Sembrò esattamente che la Umbridge avesse appena inghiottito qualcosa di indigesto.

« Questi decreti - calcò con forza, sillabando ogni singola parola. - servono ad apportare migliorie al movimento disciplinare di questa scuola. Va-tutto-bene ».

Gazza, dall'alto, aveva mestamente ripreso a picchiettare sul muro. Claudius, invece, appariva letteralmente scandalizzato; e se da una parte i modi della Umbridge lo facevano a tratti sorridere, dall'altra quel comportamento dava in modo di far scatenare la parte più oscura di lui.

Ed era divertente.
Sì, era divertente.

« Migliorie alla scuola? - Claudius indicò un decreto a caso. - E cosa c'entra che "Alle ragazze è vietato portare gonne più corte di cinquanta centimetri"? La trovo una cosa perfettamente inutile, come tutte le altre stupide regole che si sta impegnando così tanto a far rispettare ».

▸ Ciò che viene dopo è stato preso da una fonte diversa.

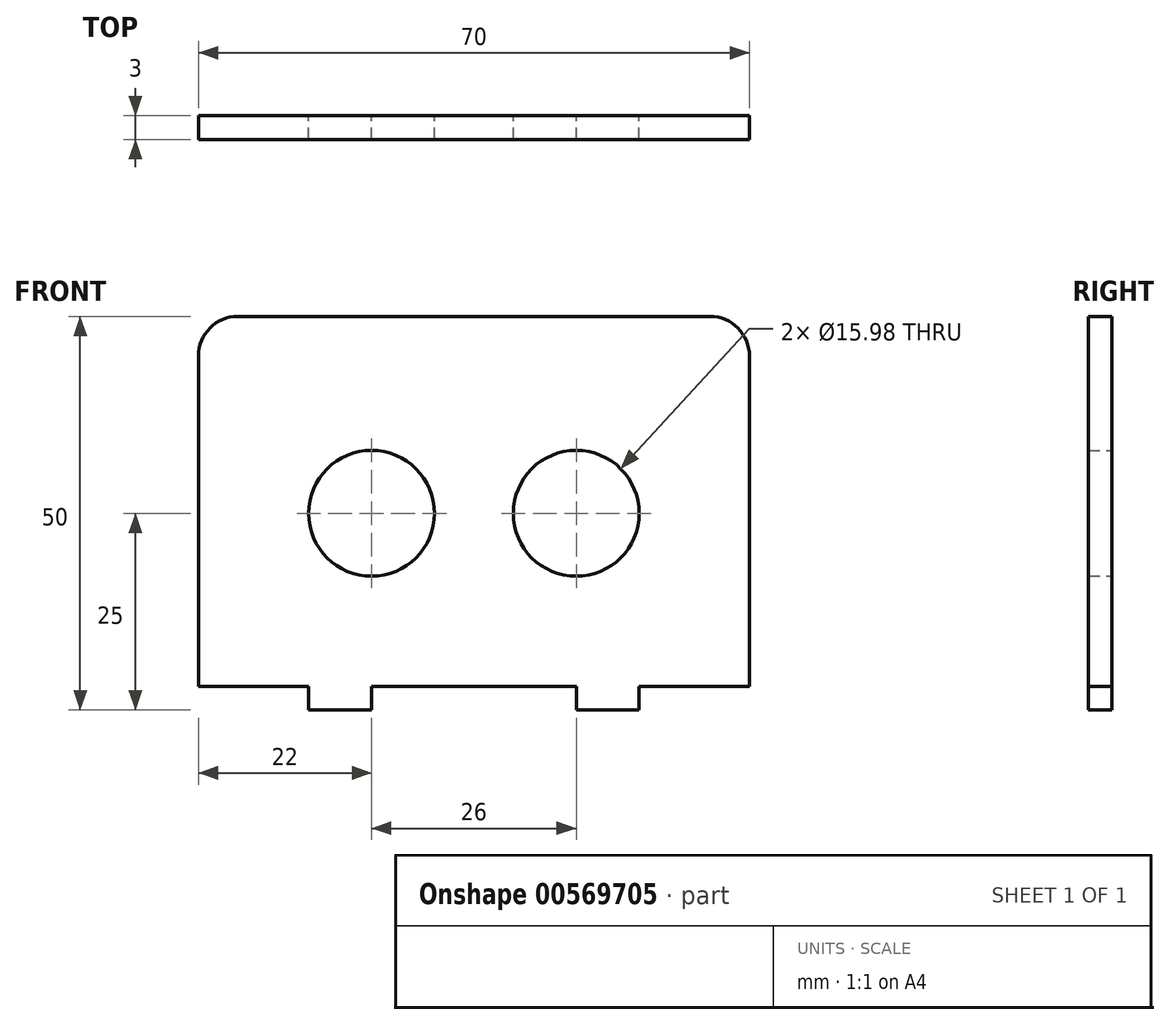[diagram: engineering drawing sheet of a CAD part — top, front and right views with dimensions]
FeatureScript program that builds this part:
annotation { "Feature Type Name" : "Feature", "Feature Type Description" : "" }
export const myFeature = defineFeature(function(context is Context, id is Id, definition is map)
    precondition{}
    {
        {
            var Q0;
            Q0=qCreatedBy(makeId("Front.planeOp"),FACE);
            var sketch = newSketch(context, id + "F0", { "sketchPlane" : qUnion([Q0])});
            skLineSegment(sketch, "E0", {"start": v(-30, 25) * mm, "end": v(30, 25) * mm});
            skLineSegment(sketch, "E1", {"start": v(35, 20) * mm, "end": v(35, -22) * mm});
            skLineSegment(sketch, "E2", {"start": v(-35, 20) * mm, "end": v(-35, -22) * mm});
            skLineSegment(sketch, "E3", {"start": v(-21, -25) * mm, "end": v(-13, -25) * mm});
            skCircle(sketch, "E4", {"center": v(-13, 0) * mm, "radius": 8 * mm});
            skCircle(sketch, "E5", {"center": v(13, 0) * mm, "radius": 8 * mm});
            skLineSegment(sketch, "E6", {"start": v(-50.38, -22) * mm, "end": v(-21, -22) * mm, "construction": true});
            skLineSegment(sketch, "E7", {"start": v(-21, -25) * mm, "end": v(-21, -22) * mm});
            skLineSegment(sketch, "E8", {"start": v(-13, -22) * mm, "end": v(-13, -25) * mm});
            skLineSegment(sketch, "E9.trimOffspring", {"start": v(-13, -22) * mm, "end": v(44.63, -22) * mm, "construction": true});
            skPoint(sketch, "E10.orphan", {"position": v(-35, -25) * mm});
            skLineSegment(sketch, "E11", {"start": v(13, -22) * mm, "end": v(13, -25) * mm});
            skLineSegment(sketch, "E12", {"start": v(13, -25) * mm, "end": v(21, -25) * mm});
            skLineSegment(sketch, "E13", {"start": v(21, -25) * mm, "end": v(21, -22) * mm});
            skLineSegment(sketch, "E14", {"start": v(-35, -22) * mm, "end": v(-21, -22) * mm});
            skLineSegment(sketch, "E15", {"start": v(-13, -22) * mm, "end": v(13, -22) * mm});
            skLineSegment(sketch, "E16", {"start": v(21, -22) * mm, "end": v(35, -22) * mm});
            skPoint(sketch, "E17.orphan", {"position": v(35, -25) * mm});
            skPoint(sketch, "E18.visualSharp", {"position": v(-35, 25) * mm});
            skArc(sketch, "E18.filletArc", {"start": v(-30, 25) * mm, "mid": v(-33.54, 23.54) * mm, "end": v(-35, 20) * mm});
            skPoint(sketch, "E19.visualSharp", {"position": v(35, 25) * mm});
            skArc(sketch, "E19.filletArc", {"start": v(35, 20) * mm, "mid": v(33.54, 23.54) * mm, "end": v(30, 25) * mm});
            skSolve(sketch);
        }
        {
            var Q0;
            Q0 = qSketchRegion(id + "F0", true);
            extrude(context, id + "F1", {"entities" : qUnion([Q0]), "depth" : 3 * mm, "offsetDistance" : 25 * mm});
        }
    });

« Lei non è tenuto a esprimere pareri! - Sbottò la Umbridge immediatamente; dai suoi occhietti pericolosamente allargati, Claudius capì con soddisfazione che era vicina a perdere il controllo. - Lei è soltanto... »

« Un Vampiro, signora. - La interruppe Claudius, così quieto da urtare pesantemente i nervi della Umbridge. - Sono solito nutrirmi di sangue umano; è la mia natura. Nessuno viene graziato. - Fece una pausa, osservandola con intensità. - Nessuno ».

La Umbridge arretrò ancora di altri due passi. Il suo sbigottimento era talmente palese che perfino Gazza, dopo aver finito di appendere l'ultima cornice, si era chinato per assistere alla scena.

« Questo... lei sta minacciando un rappresentante di questa scuola! - Esclamò con voce acuta, puntando su Claudius un dito tozzo. - Lei ha... »

« Fatto una semplice constatazione. - Claudius sembrò svogliato; e nello stesso tempo, capì che era l'ora di levare le tende. - Le consiglio di rifletterci sopra. Ci rivedremo, Dolores».

Si voltò senza attendere una risposta, il mantello ancora bagnato che ondeggiò nell'aria pesante.

Si voltò e lasciò che fossero gli zampillii delle suole fradice degli stivali a parlare per lui.
Perché nonostante tutta la situazione, ad un occhio cinico, sarebbe apparsa oltremodo buffa, lui era ben cosciente di non potersi permettere di fermarsi solo all'apparenza.

Lo sapeva e aveva realmente timore di ciò che quella strana umana avrebbe potuto combinare.
Avrebbe dovuto soltanto avvertire gli altri Vampiri, e assicurarsi di tenere gli occhi ben aperti.

E fu così che, con un brevissimo sospiro, tenendosi fermo il capello con una mano, si infilò nuovamente nella tempesta di gelo.